_Document passage_
Scuff protection is generally provided by some type of metal additive. Different manufacturers use different formulas. Antimony, tin, zinc, waxes or even a bean oil blend. You mix oils and you dilute the additive. 1% antinony or 1% zinc may work fine, but 0.5% of both may not protect. As well, the combination of wrong additives seem to create conductive deposits on the plug. This is probably because the additive is combined with specific detergents to fight plug deposits. A lot of chemical engineering went into that oil, why mess it up?

Less oil = need better oil. I use 40:1 and good grade oil. 32:1 is a good safe ratio to work with if you are pre-mixing. If you have ditched your oil injection pump "because you want the best for your engine" WHY ARE YOU BUYING CHEAP OIL? Good pre-mix oil is generally available at all bike shops and runs from $12-$22 per quart or litre in my area. PAY IT! A quick note on quality pre-mix: it is thicker than cheaper oils and injection oil.

Still running the injector? It is a good system, but still buy a good INJECTOR oil. About $8-$15 a quart or litre in my area. It is a thinner viscosity oil than quality pre-mix (which would likely eventually ruin your engine if used in the injection system)

Do you need a synthetic oil? No. Synthetics are for engines with powervalves. They don't carbonize, but turn to a lubricative goo instead. It would not hurt to use a synthetic and most of the good oils are synthetic these days, but a bean (caster) oil is a fine choice also. Castor builds up a varnish and carbon that actually tends to tighten up a 2 stroke engine. It is still a fine oil to run in an air cooled 2 stroke.

Injector reliability? Most 2 stroke snowmobiles sold here have oil injector systems, as did the last of the street driven 2 stroke motorcycles when I was growing up. I have seen 1000s of miles logged on these systems with no proper failures. The failures I have seen were operator failures. Wrong oil, no oil, broken lines, un-bled installs, dirt, lean out or air leaks blamed on oil pumps. The injection pump was a convenient fall guy for the operators stupid mistake.

Hey Larry's Shee, see you have an Elsinore. I had a 74 back then. I didn't think bikes could ever get any better!

Steve
 
Never mix Castor oil with any other oil it will cause problems.

My choice, Maxima 927 or Castrol R30, mix at 25:1, jet correctly and smile!
 
most excellent write up on 2 cycle oil Best! can't argue with 37 years of experience.. granted I run 32:1, have you ever heard anything bad about pennzoil outdoor? It was designed for outdoor aircooled engines.. I have heard nothing but good about it, and it's around $22 per gallon.. I'm also one to be as cheap as possible, I got my blaster for free on the way to the junkyard, and rebuilt it head to toe, with my major cost being 3 sets of tires(new rears and a great deal on 2 sets of like new fronts) and a .040 over bore and piston/top end kit, crank bearings, swingarm bearings. and still have less than 600$ altogether in it.

_Exercise directions_
According to the text on two-stroke oil, which mixing ratio is a good safe one for pre-mixing?

_Data block_
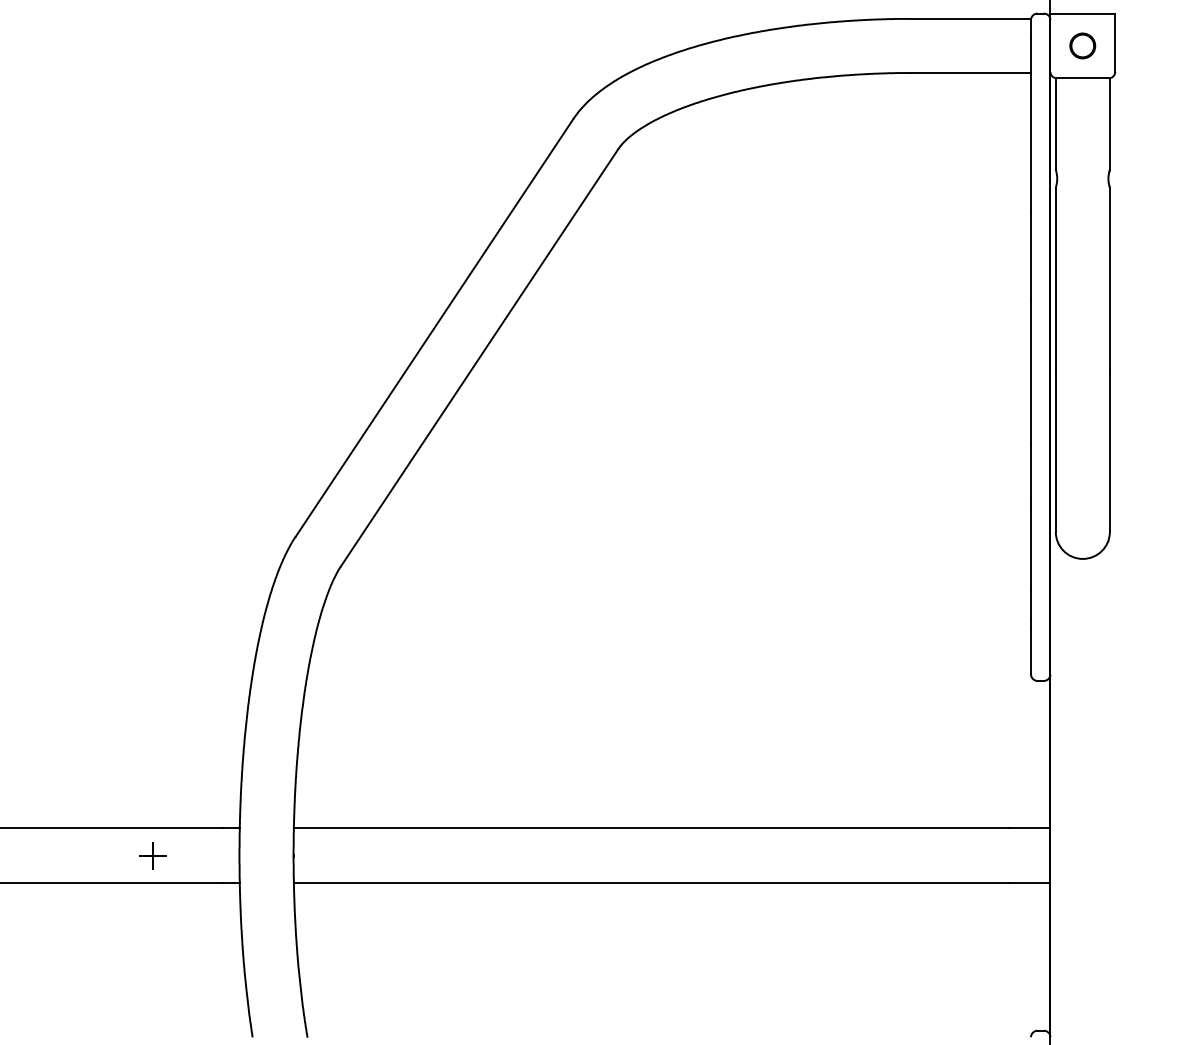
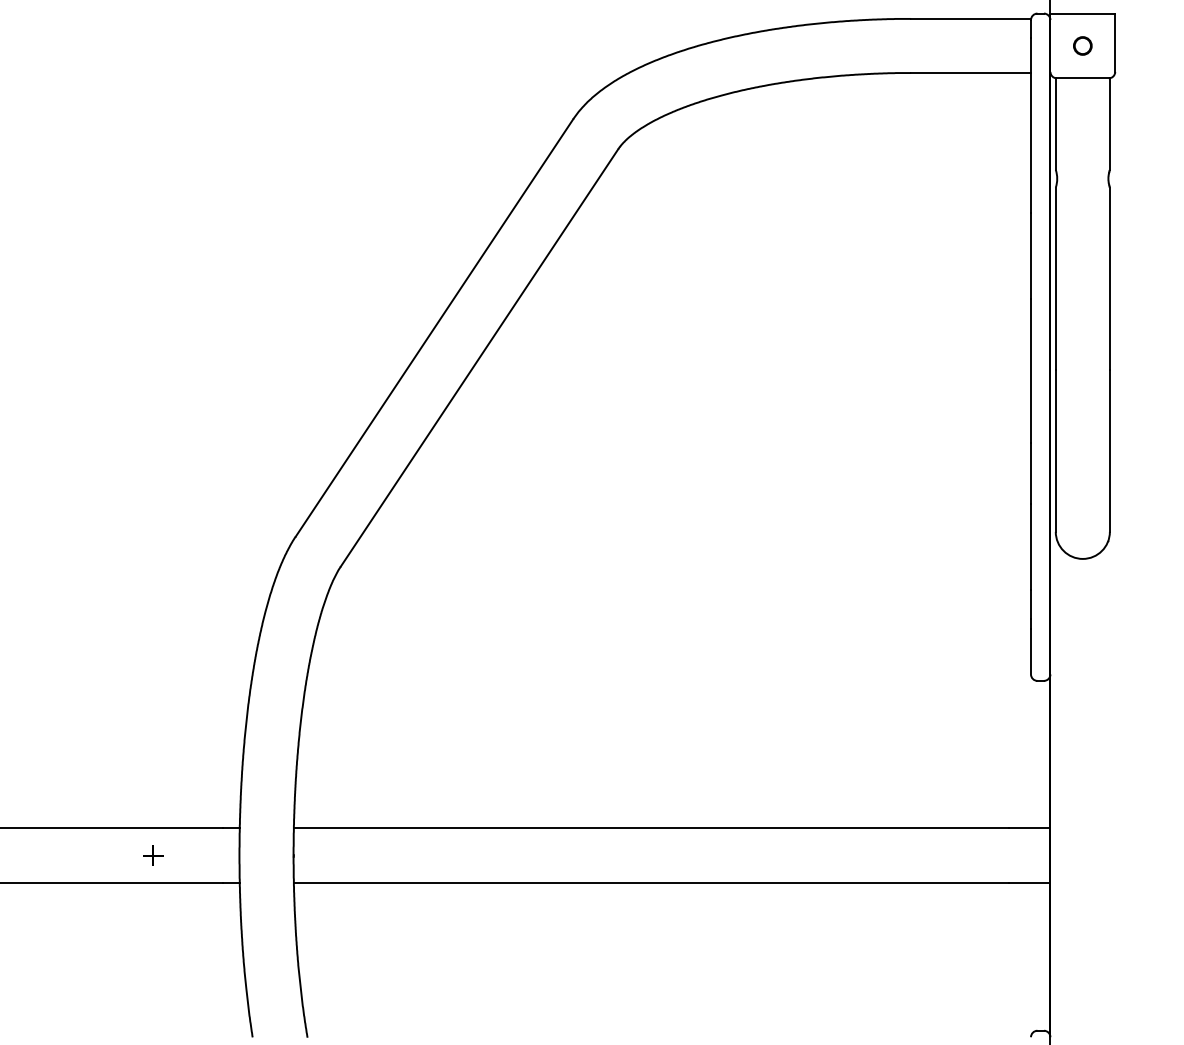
circle at (1082, 45) size: 28x28 px -> 20x20 px
part at (152, 855) size: 28x28 px -> 21x21 px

_Solution to the exercise_
32:1